DSL2: Genotyping on multiple snp sets in one run? #1077

Open TCLamnidis opened 1 week ago

TCLamnidis commented 1 week ago

It might be nice to be able to genotype on multiple SNP sets in a single run. I'm specifically thinking of pileupcaller here, not sure how it would apply to other genotypers, but:

Currently, the reference sheet takes one pileupcaller_{bed,snp} per reference. That means that if one wanted to genotype on two sets of positions, they would need to run the entire pipeline twice, or duplicate a row in the reference sheet just for that additional genotyping.
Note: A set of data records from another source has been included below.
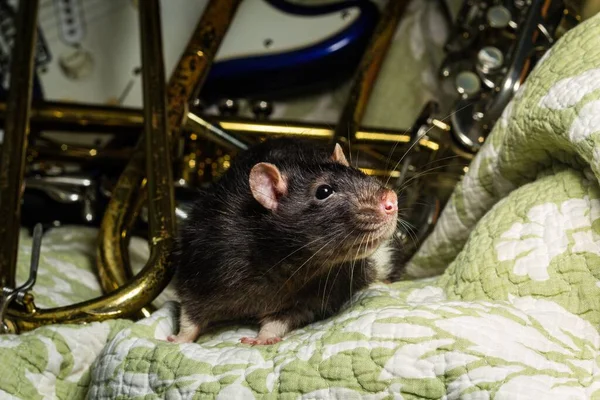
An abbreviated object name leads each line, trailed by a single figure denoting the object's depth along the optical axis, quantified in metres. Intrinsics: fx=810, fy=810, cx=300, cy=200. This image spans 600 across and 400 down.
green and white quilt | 0.52
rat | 0.64
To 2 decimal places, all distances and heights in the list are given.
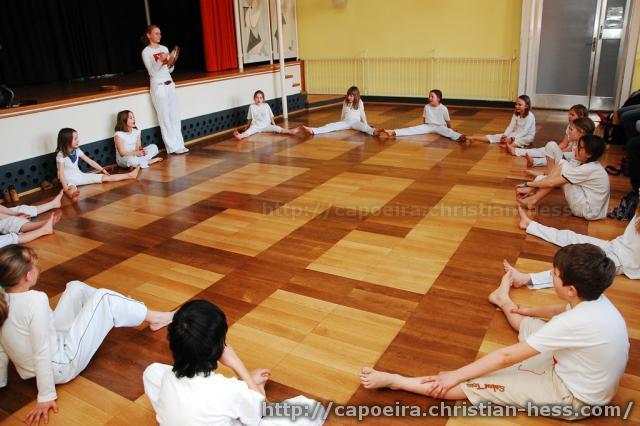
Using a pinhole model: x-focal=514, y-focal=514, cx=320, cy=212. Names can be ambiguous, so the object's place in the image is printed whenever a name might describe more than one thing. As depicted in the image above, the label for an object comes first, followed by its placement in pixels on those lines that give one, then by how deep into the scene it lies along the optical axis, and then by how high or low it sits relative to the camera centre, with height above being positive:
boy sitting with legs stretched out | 1.67 -1.07
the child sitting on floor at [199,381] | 1.48 -0.94
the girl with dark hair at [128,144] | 5.44 -0.95
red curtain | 7.13 +0.16
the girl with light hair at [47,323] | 1.95 -1.09
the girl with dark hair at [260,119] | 6.81 -0.97
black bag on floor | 3.62 -1.22
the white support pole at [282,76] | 7.49 -0.48
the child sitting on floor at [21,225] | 3.58 -1.21
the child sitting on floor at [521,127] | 5.46 -0.98
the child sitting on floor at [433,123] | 6.22 -1.02
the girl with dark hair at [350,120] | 6.62 -1.01
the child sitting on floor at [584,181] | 3.38 -0.99
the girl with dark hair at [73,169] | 4.71 -1.05
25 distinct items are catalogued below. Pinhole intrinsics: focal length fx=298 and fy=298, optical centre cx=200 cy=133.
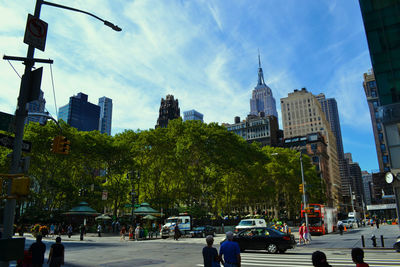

Now, since the latter option will not fly with the ref-sheet validation, one would have to "fake" an entire new reference, thus duplicating all the processing, just for the extra genotypes.

Solution: Maybe we can turn the pipleupcaller_bed/snp columns into a list column, e.g. multiple files separated by ;, that would then get split into separate channel elements with the same meta, and thus only duplicate the genotyping step?

TCLamnidis commented 1 week ago

Something like:

x="potato.bed;banana.bed;tomato.bed"

y=Channel.of(x)
  .flatMap{
      x -> 
      def y=x.split(';')
      y
  }
  .view()

potato.bed banana.bed tomato.bed

These can then be separately input into genotyping and produce their own genotypes, or get catted to produce one superset?